Because if you haven’t caught on to the tone of this post, I think South Carolina is going to be bad in 2021. The offense may or may not be able to throw the ball (though the run game admittedly should be fine), and the Gamecocks also have to replace a lot of pieces off a pretty bad defense — and those were actually some of the better pieces on the defensive side of the ball. And I frankly hate the Beamer hire: back in December, I did a rundown on the backgrounds of SEC head coaching hires over the last couple of decades. Among the things we learned from that: only three coaches have been hired to coach an SEC school with no experience as either an FBS head coach or a coordinator, and those were Hal Mumme (who’d at least been a head coach at lower levels), Ed Orgeron (for his disastrous Ole Miss tenure), and Robbie Caldwell (turkey inseminator and career offensive line coach.) On paper, at least, it’s easily the worst of the four SEC head coaching hires this offseason. I’m pretty meh about Josh Heupel at Tennessee and Bryan Harsin at Auburn, but it’s easy to see how those hires could work out and... I just don’t see it here. “But Dabo!” Yes, and name the other example of a career position coach working out as a head coach — I guess you could argue Ed Orgeron at LSU, in 2019 at least, but that one’s not looking so hot in 2021.

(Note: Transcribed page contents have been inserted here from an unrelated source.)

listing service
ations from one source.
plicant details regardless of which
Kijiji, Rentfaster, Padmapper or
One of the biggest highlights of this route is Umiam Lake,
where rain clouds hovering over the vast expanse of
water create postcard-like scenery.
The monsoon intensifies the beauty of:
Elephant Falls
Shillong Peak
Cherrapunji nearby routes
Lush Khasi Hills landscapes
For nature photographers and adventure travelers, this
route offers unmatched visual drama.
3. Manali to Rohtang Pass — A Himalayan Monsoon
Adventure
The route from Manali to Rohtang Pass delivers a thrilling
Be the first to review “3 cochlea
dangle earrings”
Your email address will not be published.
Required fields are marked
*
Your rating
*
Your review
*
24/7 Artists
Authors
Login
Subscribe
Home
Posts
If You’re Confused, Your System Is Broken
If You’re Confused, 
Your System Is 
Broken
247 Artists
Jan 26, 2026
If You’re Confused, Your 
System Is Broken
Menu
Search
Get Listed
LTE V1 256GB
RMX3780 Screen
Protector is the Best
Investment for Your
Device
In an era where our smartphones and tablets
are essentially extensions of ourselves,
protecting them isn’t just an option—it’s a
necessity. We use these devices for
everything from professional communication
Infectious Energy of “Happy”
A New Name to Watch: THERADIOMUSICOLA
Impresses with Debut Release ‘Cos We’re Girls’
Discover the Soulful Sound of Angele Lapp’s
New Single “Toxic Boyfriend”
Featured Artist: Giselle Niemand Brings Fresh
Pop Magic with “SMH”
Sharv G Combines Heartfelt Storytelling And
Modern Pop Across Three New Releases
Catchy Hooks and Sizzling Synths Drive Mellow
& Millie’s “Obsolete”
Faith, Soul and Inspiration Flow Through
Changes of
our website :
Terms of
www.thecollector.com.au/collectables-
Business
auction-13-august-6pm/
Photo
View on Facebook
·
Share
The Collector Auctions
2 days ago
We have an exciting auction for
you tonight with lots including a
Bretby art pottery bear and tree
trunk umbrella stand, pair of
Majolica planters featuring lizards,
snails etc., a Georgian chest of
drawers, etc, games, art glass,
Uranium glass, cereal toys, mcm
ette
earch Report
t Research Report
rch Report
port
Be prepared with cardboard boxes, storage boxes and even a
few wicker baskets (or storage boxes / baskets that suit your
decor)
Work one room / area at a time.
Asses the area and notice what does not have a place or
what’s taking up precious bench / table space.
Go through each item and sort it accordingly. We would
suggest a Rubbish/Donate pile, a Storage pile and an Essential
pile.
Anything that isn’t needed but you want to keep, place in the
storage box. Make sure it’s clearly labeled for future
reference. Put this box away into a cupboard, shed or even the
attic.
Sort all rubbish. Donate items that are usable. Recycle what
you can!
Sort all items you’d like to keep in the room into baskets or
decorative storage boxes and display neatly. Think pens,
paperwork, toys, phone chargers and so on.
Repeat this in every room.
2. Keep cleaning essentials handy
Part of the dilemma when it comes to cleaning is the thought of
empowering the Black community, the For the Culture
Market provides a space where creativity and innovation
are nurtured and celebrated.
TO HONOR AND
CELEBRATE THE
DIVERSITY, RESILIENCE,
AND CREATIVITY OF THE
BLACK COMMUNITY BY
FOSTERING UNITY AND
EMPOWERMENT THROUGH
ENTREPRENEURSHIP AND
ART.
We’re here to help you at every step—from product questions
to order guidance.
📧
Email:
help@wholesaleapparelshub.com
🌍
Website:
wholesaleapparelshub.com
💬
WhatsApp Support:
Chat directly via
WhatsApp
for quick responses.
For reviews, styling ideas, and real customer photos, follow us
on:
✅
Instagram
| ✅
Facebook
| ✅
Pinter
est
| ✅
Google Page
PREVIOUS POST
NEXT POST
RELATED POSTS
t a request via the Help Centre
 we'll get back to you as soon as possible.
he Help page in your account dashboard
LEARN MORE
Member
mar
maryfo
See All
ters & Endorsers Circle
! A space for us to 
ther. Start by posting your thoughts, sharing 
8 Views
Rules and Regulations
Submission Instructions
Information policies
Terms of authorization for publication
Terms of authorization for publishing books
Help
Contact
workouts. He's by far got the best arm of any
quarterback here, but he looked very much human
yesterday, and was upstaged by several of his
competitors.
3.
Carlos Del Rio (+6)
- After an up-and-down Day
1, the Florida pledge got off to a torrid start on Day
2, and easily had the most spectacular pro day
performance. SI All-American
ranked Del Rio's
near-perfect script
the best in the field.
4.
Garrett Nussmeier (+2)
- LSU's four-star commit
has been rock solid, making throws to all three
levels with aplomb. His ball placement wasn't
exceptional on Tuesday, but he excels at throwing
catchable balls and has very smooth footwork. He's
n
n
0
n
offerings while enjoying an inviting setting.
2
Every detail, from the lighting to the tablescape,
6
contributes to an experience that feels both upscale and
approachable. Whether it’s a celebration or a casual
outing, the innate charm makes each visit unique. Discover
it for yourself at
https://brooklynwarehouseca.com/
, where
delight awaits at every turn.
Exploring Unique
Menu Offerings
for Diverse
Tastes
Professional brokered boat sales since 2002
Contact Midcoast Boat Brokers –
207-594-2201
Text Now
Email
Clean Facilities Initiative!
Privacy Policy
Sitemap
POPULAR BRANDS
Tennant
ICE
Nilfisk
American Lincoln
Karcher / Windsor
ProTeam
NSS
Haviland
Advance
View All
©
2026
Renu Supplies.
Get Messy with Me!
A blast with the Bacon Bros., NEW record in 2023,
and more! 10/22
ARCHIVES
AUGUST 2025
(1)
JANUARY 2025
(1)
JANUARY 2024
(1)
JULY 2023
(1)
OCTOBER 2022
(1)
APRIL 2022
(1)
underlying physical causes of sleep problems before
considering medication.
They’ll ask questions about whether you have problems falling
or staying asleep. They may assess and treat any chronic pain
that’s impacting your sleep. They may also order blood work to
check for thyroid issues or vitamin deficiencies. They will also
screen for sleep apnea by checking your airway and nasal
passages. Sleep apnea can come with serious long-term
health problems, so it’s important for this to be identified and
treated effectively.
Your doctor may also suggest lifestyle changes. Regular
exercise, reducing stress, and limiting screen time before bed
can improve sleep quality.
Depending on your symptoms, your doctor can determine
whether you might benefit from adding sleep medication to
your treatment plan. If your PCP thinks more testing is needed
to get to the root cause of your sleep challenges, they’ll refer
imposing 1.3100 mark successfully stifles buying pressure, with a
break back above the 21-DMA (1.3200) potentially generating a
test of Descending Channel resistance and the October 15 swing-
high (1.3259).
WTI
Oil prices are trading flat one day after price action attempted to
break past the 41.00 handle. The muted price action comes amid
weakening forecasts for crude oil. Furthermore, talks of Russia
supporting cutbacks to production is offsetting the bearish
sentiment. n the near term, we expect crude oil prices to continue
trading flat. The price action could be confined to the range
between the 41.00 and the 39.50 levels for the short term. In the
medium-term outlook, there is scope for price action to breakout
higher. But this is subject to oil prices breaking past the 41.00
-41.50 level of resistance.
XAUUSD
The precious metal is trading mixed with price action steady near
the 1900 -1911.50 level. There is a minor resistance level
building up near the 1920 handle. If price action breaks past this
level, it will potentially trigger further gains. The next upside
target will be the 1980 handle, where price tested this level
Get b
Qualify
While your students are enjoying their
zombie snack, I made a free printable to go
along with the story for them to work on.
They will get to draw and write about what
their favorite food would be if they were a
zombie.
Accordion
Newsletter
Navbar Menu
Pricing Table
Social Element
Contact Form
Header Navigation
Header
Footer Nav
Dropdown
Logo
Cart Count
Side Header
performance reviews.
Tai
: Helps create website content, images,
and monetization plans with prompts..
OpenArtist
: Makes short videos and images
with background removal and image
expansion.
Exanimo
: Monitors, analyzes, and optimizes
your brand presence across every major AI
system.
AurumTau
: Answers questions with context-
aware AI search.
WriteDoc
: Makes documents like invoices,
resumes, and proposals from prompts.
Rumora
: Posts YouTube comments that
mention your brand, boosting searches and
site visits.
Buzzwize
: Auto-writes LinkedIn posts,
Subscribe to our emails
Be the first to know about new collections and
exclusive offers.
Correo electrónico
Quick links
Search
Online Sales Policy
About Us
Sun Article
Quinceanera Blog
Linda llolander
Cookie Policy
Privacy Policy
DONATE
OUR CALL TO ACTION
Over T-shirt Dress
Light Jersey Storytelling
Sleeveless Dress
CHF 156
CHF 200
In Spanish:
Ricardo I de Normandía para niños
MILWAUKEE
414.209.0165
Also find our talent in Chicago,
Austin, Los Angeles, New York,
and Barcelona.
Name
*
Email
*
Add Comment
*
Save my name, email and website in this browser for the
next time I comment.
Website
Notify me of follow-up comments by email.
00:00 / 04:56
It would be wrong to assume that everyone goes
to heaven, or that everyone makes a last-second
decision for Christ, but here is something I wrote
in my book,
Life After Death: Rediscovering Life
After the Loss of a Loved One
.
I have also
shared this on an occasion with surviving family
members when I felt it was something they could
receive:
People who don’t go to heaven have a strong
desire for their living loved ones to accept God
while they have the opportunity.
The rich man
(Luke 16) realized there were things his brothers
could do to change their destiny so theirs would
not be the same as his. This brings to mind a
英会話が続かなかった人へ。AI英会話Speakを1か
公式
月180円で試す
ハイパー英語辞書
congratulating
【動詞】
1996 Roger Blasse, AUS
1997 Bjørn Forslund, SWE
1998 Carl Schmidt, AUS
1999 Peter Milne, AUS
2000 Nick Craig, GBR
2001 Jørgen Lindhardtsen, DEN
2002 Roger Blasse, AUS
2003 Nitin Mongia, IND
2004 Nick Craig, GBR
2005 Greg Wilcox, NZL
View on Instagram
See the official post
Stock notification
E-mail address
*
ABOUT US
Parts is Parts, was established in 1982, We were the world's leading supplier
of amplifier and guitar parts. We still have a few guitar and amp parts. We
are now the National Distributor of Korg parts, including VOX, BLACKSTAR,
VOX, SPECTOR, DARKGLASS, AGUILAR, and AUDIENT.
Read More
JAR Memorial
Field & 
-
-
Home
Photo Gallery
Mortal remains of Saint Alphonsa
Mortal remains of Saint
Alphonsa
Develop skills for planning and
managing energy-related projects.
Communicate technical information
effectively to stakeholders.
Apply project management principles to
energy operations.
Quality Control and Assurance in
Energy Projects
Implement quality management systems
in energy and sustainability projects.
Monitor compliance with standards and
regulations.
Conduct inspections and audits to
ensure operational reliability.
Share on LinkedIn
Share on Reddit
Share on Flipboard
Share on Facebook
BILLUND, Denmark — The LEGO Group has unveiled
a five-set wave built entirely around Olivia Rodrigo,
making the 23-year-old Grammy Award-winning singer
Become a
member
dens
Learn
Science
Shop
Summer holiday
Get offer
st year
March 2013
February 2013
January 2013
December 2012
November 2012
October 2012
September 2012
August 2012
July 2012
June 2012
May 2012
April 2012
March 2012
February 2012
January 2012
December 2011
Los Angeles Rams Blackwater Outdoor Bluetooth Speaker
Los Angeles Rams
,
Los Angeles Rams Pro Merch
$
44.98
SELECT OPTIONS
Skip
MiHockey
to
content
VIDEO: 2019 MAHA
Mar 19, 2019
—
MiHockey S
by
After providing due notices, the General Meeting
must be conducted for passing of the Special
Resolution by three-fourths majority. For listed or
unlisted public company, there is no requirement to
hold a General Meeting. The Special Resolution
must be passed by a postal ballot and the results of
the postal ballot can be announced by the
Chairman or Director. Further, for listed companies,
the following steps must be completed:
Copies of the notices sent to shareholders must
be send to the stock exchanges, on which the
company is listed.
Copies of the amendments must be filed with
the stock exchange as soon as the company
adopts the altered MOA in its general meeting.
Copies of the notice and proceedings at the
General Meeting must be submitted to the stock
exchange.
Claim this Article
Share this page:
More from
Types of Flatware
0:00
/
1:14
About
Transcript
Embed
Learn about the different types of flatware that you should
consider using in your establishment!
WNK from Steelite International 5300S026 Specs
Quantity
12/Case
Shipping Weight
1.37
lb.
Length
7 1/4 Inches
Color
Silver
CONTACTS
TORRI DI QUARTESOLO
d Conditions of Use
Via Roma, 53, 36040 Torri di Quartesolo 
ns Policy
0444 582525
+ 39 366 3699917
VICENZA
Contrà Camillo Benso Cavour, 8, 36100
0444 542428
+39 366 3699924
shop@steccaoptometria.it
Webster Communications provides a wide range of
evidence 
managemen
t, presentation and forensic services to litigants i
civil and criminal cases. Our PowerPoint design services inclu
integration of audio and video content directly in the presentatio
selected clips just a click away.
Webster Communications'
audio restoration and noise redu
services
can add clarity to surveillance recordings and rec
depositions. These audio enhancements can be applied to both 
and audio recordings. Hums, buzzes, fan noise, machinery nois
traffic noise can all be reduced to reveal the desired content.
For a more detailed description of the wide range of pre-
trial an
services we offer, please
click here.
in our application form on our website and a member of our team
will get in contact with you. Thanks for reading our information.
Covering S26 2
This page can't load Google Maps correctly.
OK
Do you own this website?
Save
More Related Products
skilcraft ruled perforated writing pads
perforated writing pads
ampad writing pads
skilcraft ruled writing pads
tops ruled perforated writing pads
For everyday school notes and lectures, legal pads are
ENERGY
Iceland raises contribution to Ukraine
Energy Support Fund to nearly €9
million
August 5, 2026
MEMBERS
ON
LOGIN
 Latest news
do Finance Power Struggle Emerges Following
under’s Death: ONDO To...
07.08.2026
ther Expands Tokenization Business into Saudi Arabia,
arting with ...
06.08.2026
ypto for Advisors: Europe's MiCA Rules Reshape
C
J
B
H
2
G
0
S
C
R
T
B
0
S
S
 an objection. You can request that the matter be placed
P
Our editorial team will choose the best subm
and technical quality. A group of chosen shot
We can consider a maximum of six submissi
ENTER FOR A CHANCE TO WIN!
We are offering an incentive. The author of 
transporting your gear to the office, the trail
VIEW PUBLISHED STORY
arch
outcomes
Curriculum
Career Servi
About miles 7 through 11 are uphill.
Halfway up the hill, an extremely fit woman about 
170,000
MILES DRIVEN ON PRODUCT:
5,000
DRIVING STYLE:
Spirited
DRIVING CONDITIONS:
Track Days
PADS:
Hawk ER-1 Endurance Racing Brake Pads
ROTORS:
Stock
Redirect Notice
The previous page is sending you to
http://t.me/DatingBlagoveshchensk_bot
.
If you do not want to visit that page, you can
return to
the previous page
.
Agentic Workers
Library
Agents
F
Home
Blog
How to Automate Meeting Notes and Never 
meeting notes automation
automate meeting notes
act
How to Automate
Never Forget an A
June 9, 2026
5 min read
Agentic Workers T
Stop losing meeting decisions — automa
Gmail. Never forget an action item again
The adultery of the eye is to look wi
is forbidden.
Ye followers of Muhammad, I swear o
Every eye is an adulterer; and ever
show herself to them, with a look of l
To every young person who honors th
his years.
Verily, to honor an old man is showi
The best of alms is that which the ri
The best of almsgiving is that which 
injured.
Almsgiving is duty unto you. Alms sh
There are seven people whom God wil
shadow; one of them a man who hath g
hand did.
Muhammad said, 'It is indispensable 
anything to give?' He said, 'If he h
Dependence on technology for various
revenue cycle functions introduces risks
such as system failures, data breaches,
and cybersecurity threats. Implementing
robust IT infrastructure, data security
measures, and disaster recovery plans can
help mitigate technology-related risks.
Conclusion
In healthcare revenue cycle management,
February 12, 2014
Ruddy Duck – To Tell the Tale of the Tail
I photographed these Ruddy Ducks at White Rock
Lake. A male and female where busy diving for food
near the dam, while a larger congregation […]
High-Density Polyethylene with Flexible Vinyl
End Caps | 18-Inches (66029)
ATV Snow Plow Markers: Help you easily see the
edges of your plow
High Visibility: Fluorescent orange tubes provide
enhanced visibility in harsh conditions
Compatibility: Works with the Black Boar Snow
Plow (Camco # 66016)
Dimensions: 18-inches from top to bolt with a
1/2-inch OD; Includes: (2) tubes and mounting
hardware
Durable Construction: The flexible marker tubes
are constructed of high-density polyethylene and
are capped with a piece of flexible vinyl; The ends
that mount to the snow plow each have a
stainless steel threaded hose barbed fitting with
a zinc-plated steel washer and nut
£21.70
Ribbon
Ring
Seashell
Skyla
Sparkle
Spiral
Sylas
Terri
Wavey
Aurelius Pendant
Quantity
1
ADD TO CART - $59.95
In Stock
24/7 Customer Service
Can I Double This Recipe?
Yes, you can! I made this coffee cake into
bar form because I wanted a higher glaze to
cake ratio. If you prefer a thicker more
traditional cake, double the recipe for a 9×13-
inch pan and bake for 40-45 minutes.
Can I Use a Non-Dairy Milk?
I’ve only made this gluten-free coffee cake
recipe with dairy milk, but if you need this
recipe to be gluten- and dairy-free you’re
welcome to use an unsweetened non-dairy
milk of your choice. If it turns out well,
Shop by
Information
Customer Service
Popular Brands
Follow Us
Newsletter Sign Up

Then again, given the roster situation, South Carolina was probably going to struggle either way in 2021. I like some of the pieces here, particularly on the defensive line, but if we assume Vanderbilt is a clear pick for seventh in the SEC East, South Carolina is an equally clear pick for sixth. If I’m not being a homer, I think they’re probably better than us — but they’re also clearly worse than the triumvirate of Missouri, Kentucky, and Tennessee.